Much ado has been made about a Wall Street Journal report on three core members of Apple’s small industrial design team planning to depart Cupertino, taking with them nearly 50 years of combined experience in thinking up shiny gadgets.

According to the report, Rico Zorkendorfer and Daniele De Iuliis, who have been at Apple for a combined 35 years, recently decided to leave the prestigious two-dozen member team responsible for the iPhone’s design. Julian Hönig plans to leave in the coming months.

Apple’s closely-knit industrial design team is undergoing its most pronounced turnover in decades, marking a changing of the guard for the famed group that has defined the tech giant’s aesthetic and spearheaded the development of products including the iPhone.

Signaling that his departure was long planned, Zorkendorfer said in a statement he wanted to spend more time with his family while underscoring that Chief Design Officer Jony Ive has recently hired fresh new people to the industrial design team.

We have incredible new designers—a new generation. What we’ve been able to do in the last few decades will continue. The talent is there.

The report cites Apple analysis site Above Avalon’s founder Neil Cybart as opining that recent hires will soon assume more responsibility for product development as veterans leave.

This group is all-powerful in Apple. Industrial designers have the final say over the user experience found with Apple devices and they really do work like a family in a way. No one would argue, though, that new blood is a bad thing.

I wanted to set the record straight on this one because some blogs presented this with the usual usual gloom-and-doom headlines. I also don’t like this passage from WSJ’s report:

The departures of members of the core design team that revived Apple in the 2000s and did the work behind the iPhone, iPad and watch come amid a pause in new products, as the company emphasizes new subscription services this year instead of new gadgets amid slowing iPhone sales. […] Though it refreshed its core iPhone, Mac, iPad and smartwatch product lines last year, Apple’s most recent new product releases were the HomePod smart speaker in 2017 and its AirPods wireless earbuds in 2016.

Wait, didn’t Apple recently release the new AirPods, the fifth-generation iPad mini and the third-generation iPad Air? We also know that a modular Mac Pro is coming in 2019, with the rumor-mill calling for new HomePod and Apple TV models this year. Just because iPhone sales are slowing and Apple has unveiled some subscription services doesn’t mean there will be no new releases this year beyond the annual iPhone, iPad and Mac refreshes.

Save Jobs called Jony Ive his his “best and most loyal friend”

Smart people, like The Loop’s Dave Mark, know that turnover is normal. “Turnover on critical teams makes headlines,” he wrote. “I see this is the old making way for the new.” The Journal did say that Apple’s replenished its design ranks in recent years, adding creatives from companies like Nike, as well as independent studios and design schools.

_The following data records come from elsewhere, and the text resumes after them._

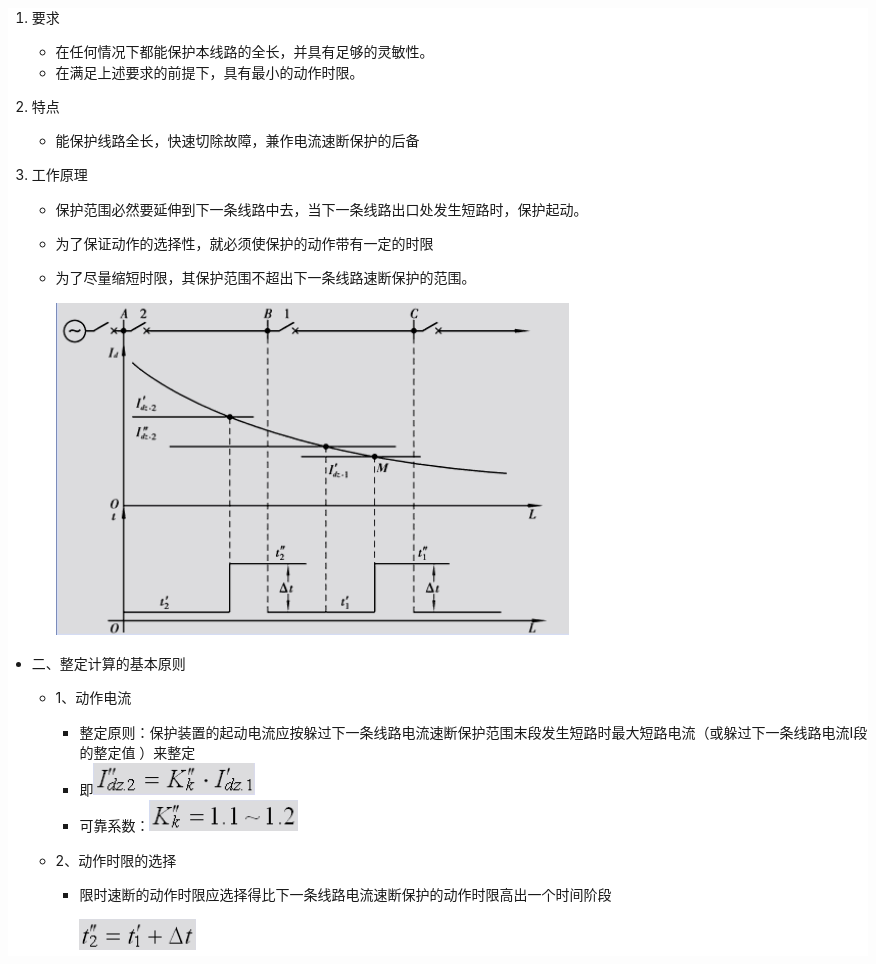   1. 要求

     - 在任何情况下都能保护本线路的全长，并具有足够的灵敏性。
     - 在满足上述要求的前提下，具有最小的动作时限。

  2. 特点

     - 能保护线路全长，快速切除故障，兼作电流速断保护的后备

  3. 工作原理

     - 保护范围必然要延伸到下一条线路中去，当下一条线路出口处发生短路时，保护起动。

     - 为了保证动作的选择性，就必须使保护的动作带有一定的时限

     - 为了尽量缩短时限，其保护范围不超出下一条线路速断保护的范围。 

       <img src="Pictures/电力系统继电保护(西安交通大学)/image-20240313133213289.png" alt="image-20240313133213289"  />

- 二、整定计算的基本原则

  - 1、动作电流

    - 整定原则：保护装置的起动电流应按躲过下一条线路电流速断保护范围末段发生短路时最大短路电流（或躲过下一条线路电流I段的整定值 ）来整定
    - 即![image-20240313133448079](Pictures/电力系统继电保护(西安交通大学)/image-20240313133448079.png)
    - 可靠系数：![image-20240313133425700](Pictures/电力系统继电保护(西安交通大学)/image-20240313133425700.png)

  - 2、动作时限的选择

    - 限时速断的动作时限应选择得比下一条线路电流速断保护的动作时限高出一个时间阶段

      ![image-20240313133404792](Pictures/电力系统继电保护(西安交通大学)/image-20240313133404792.png)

And for those of you who may have been wondering what kinds of ritches are there for those lucky enough to be on the famed design team, here’s your answer.

Steve Jobs put the design group at the nexus of Apple’s product development process and lavished attention on the team, visiting it almost daily to see its latest works.

The combination of the ID team’s elevated status inside Apple and Jobs’s treatment helped create a group that worked and socialized together, becoming so tight that only a few members of the team left in more than a decade, according to some people.

Stock grants made the designers millionaires as Apple became the world’s most valuable company. Many were able to afford second and even third homes.

The current industrial design team began disbanding slowly in 2016, with Danny Coster joining GoPro after 23 years as an Apple designer. Another prominent designer, Christopher Stringer, departed Apple in 2017 after 21 years with the firm.

Jony Ive oversees all design at Apple, including its retail stores and headquarters

As for Jony Ive, he stepped back from day-to-day management of the design team in 2015 to devote his attention to designing Apple Park. Apple’s Vice President Richard Howarth led the team until Ive resumed day-to-day oversight for the industrial design group in December 2017.